The Risks of Implementing Major Business Change & How to Assess Them
By: Michelle Symonds
It is hard to view a major business change program in its entirety without identifying potential risks to its success, which is undoubtedly a must. After all, if we do not appreciate what could go wrong, we may run headlong into trouble and be caught blindsided with no backup plan. Understanding the risks is also a way to identify issues in the process and enable appropriate early intervention.
As part of the initial risk assessment, change management experts seek to identify barriers to success. However, in doing so, they will also determine what is needed to succeed. Initial risk assessments should encompass direct contact with business and project leaders to assess the aspects they feel are weak or need improvement to make implementation successful.
It’s not only the issue with the original change plan that matters
Risks during a major business change program cover two elements:
- Quality of the solution. After all, there is no point in continuing with change that brings no benefit from its implementation.
- Quality of adoption or acceptance of the solution. Again, there is no benefit to committing to change solution programs if support is not there.
Lack of compliance and resistance are some of the key reasons for change program failure. Project risks impact the processes and technological implementation. However, navigating the human element of change is equally likely to hinder results. Employee risks may also come from those leading the solution as well as those affected.
Continuously taking a negative approach to identify risks can be damaging, so changing to a positive outlook approach as more constructive.
Identify the positives to banish negatives
Illustrate and communicate the big picture and identify factors critical for success. Use positive language to highlight strategies that will reduce the barriers rather than focus on the obstacles themselves. People may not be resistant to a change, but their reluctance comes from simply being afraid to give up what they know. They have a vested interest in the process as it is now, so even when they realise a change may be better, they can be fearful of its impact while they adapt.
Negative feedback delivered about a process to a group may be seen as a direct slur on individual performance, potentially creating resistance or a loss of motivation. Of course, the requirement for change will be deeper rooted to progress to a new desired business model, so highlight positives instead. Show the success factors and how employees and leaders can contribute to the process. Removing attention from the negative to highlight positives will add credibility to the change management story.
There are many surprising reasons people resist change. It is essential to understand why people are or appear to be reluctant. As mentioned above, the human element of the change process can derail even the most structurally sound project and change management plans.

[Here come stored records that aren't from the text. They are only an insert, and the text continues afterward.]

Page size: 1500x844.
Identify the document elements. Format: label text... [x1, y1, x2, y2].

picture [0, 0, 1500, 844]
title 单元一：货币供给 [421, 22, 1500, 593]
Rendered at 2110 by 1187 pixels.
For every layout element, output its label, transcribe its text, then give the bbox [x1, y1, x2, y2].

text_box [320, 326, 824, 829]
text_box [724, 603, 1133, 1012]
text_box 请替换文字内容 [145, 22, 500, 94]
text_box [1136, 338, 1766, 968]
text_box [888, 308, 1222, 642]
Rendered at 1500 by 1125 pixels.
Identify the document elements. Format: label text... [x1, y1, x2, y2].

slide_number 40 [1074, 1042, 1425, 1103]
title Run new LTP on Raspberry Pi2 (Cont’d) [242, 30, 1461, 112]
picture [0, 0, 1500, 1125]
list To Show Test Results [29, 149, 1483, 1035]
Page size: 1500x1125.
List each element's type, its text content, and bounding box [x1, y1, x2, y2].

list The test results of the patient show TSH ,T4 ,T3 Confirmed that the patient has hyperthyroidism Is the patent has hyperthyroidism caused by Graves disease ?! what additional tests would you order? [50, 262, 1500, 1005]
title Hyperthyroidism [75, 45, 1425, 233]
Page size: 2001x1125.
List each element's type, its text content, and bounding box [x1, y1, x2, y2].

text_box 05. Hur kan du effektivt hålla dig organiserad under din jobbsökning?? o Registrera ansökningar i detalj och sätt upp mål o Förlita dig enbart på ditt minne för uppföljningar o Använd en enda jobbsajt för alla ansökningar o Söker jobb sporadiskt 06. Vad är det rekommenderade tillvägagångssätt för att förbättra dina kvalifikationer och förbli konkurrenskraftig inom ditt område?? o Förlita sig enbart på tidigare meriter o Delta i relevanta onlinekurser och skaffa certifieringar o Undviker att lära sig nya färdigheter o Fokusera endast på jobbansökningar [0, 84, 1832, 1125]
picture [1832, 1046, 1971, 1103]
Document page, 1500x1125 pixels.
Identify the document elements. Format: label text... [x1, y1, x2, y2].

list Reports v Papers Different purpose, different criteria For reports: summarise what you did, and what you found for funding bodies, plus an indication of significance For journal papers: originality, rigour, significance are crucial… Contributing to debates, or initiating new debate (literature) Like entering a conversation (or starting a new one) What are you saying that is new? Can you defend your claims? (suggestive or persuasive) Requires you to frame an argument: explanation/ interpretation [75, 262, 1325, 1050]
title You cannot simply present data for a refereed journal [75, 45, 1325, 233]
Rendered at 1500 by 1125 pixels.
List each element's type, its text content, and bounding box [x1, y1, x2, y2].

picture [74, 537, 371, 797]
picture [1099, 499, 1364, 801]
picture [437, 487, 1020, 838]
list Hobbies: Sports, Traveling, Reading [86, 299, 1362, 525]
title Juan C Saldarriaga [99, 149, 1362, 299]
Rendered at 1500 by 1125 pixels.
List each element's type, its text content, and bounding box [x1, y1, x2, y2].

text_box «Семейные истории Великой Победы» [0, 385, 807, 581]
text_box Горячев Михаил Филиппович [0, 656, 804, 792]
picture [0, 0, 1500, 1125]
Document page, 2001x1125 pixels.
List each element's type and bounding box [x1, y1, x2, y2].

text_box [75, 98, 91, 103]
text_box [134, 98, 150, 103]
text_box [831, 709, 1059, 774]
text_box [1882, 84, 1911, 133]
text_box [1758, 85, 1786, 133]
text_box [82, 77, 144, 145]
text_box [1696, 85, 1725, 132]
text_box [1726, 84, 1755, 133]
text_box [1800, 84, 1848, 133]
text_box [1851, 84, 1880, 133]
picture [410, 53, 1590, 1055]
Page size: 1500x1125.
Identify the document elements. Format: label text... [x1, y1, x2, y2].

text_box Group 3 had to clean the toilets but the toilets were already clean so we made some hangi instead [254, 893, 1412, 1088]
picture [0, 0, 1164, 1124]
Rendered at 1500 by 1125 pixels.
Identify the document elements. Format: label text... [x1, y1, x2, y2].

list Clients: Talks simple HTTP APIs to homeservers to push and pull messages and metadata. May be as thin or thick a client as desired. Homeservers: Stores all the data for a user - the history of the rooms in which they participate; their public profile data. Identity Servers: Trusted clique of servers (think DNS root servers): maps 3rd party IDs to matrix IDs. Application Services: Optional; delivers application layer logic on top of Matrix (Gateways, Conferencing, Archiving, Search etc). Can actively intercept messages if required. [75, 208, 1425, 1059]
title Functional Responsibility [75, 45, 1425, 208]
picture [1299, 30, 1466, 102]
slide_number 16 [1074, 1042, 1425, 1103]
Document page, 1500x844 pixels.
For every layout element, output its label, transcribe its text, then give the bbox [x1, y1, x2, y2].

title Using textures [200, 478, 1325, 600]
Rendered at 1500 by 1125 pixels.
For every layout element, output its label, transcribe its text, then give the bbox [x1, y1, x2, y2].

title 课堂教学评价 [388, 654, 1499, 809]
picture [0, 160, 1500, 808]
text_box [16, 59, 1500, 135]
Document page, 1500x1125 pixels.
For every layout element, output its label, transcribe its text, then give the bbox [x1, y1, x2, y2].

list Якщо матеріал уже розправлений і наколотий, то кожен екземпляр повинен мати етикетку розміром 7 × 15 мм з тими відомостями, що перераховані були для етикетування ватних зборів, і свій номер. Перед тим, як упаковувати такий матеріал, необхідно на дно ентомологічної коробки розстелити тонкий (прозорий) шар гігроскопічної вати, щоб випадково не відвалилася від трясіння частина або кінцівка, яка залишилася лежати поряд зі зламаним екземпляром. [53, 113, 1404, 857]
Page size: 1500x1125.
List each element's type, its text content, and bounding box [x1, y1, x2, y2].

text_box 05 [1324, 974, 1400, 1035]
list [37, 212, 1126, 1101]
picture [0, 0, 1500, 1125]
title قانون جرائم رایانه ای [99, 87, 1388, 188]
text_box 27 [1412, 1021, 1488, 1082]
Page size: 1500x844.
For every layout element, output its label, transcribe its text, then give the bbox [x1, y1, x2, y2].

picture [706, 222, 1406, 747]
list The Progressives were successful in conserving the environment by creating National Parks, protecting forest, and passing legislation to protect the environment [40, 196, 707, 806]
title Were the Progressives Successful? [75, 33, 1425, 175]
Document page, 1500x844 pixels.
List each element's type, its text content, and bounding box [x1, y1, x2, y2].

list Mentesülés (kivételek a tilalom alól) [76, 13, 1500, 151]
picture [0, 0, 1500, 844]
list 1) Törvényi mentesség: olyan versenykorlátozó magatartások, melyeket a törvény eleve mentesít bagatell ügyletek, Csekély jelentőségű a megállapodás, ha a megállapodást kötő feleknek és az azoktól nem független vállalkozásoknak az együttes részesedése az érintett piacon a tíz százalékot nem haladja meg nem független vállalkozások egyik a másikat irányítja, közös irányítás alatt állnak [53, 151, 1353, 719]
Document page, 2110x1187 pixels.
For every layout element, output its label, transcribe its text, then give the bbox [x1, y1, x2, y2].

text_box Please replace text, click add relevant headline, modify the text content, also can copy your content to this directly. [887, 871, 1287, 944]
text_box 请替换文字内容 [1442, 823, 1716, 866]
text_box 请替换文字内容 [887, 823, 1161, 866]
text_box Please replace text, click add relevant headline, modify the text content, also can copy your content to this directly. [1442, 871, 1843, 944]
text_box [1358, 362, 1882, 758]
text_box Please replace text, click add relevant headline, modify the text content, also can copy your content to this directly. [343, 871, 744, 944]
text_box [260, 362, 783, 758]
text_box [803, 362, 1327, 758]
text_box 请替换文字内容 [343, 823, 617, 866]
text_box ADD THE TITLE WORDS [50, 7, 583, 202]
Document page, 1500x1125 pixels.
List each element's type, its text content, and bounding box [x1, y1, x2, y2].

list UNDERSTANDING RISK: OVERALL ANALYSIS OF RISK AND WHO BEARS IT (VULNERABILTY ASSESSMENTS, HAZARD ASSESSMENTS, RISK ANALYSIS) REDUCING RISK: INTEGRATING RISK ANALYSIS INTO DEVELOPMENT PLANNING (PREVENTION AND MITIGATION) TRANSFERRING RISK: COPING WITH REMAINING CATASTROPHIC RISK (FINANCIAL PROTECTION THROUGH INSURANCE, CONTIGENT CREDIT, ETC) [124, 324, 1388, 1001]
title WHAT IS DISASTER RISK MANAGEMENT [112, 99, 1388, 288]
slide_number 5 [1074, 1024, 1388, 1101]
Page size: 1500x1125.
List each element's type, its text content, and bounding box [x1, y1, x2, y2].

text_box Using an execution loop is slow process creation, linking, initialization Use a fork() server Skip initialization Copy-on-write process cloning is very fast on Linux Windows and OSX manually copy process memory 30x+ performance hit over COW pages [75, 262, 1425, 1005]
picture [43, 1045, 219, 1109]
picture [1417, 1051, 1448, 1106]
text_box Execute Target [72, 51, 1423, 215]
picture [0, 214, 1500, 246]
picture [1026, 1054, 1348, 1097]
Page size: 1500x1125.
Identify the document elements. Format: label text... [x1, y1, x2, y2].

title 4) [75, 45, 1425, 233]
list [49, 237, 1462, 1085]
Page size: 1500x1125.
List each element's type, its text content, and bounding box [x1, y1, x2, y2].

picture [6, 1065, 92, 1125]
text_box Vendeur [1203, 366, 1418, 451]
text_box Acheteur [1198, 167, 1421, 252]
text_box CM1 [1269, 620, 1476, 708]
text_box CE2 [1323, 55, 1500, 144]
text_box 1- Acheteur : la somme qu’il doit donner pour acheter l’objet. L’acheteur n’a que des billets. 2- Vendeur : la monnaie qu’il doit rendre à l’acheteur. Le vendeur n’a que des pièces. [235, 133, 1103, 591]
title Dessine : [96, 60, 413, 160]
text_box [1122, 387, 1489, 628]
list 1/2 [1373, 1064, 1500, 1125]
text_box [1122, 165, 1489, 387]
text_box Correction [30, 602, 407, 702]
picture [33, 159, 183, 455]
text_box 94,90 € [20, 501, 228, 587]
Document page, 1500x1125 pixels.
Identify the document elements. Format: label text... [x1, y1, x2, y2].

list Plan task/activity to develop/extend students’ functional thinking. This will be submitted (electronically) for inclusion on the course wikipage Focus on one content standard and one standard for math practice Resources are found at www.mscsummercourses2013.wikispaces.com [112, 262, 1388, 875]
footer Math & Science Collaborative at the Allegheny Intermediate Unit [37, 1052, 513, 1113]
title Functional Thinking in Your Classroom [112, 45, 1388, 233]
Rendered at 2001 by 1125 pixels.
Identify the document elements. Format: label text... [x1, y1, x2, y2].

In highlighting the success factors, you will naturally define a set of measurable goals, goals that you can evaluate and celebrate when they are achieved. Managing missing success factors will identify weak areas without the negativity attributed to risk identification.
Success factors
What is needed to reach successful implementation? The success factors will tell you what is required to see acceptance and adoption of change. You may be tempted to point out the areas you see will trigger failure. However, conveying what is needed to fix these risk factors, rather than the risk themselves, will evoke a more positive response. The success factors and how they are conveyed will enable us to elicit required buy-in critical to ensure adoption remains successful.
- Build a strong case for change – The story must make sense to all. It is as much about the way the message is delivered as the message itself. Convey clear reasons and purpose for the change and offer the information in multiple formats, both visually and orally, to give people various ways to learn, assess and understand. Time is also essential. The Kubler Ross change curve shows that people typically follow through predictable patterns when change occurs. Change management training can provide individuals with the necessary skills required to successfully navigate the human element of change.
- Acknowledge history – Change fatigue is another high contributor to project failure, so identify and analyse past projects to learn how to avoid repeating the same mistakes.
- Definable desires – be clear about the what, why who and how. Ensure the processes, people, and structure are understood by all those affected.
- Recognise organisational culture – Changing cultures takes time, so continually assess your organisation’s readiness for change. An ethos of change acceptance cultivated always will make the transition phases smoother.
- Identify and mitigate transition dip – Change is disruptive, so having a plan to manage reduced production, provide time and resources for training or reallocation of staff and equipment to minimise disruption to output and productivity is essential. Supporting those facing increased pressure or extra workloads due to the change will help with the transition.
- Effective Leaders and change managers – Accountability and measurability measures are in place to ensure effectiveness at all levels for those charged with leading or implementing the change.
- Communication and resources – Both need to be in place and effective. Solution teams need to be capable. Sufficient resources must address the human element of change as it is as essential as project plan management.
Continuous Assessment
We have stated how the initial assessment positively identifies risks to focus on success strategies. However, that is most certainly not the end of the road. The process must evolve with the project. Change must be viewed fluidly to reach a successful conclusion of full integration. You will never be able to fully pre-mandate a change process. After all, you can never altogether remove the unpredictable human element or remove outside risks and barriers beyond your control, but there is a lot you can do to help.
What you must do is continually reassess, anticipate, and mitigate potential barriers. Be honest with stakeholders and participates. They do not always expect you to have answers but will expect openness and honesty that encourages and invites constructive feedback and strengthens the process as it progresses.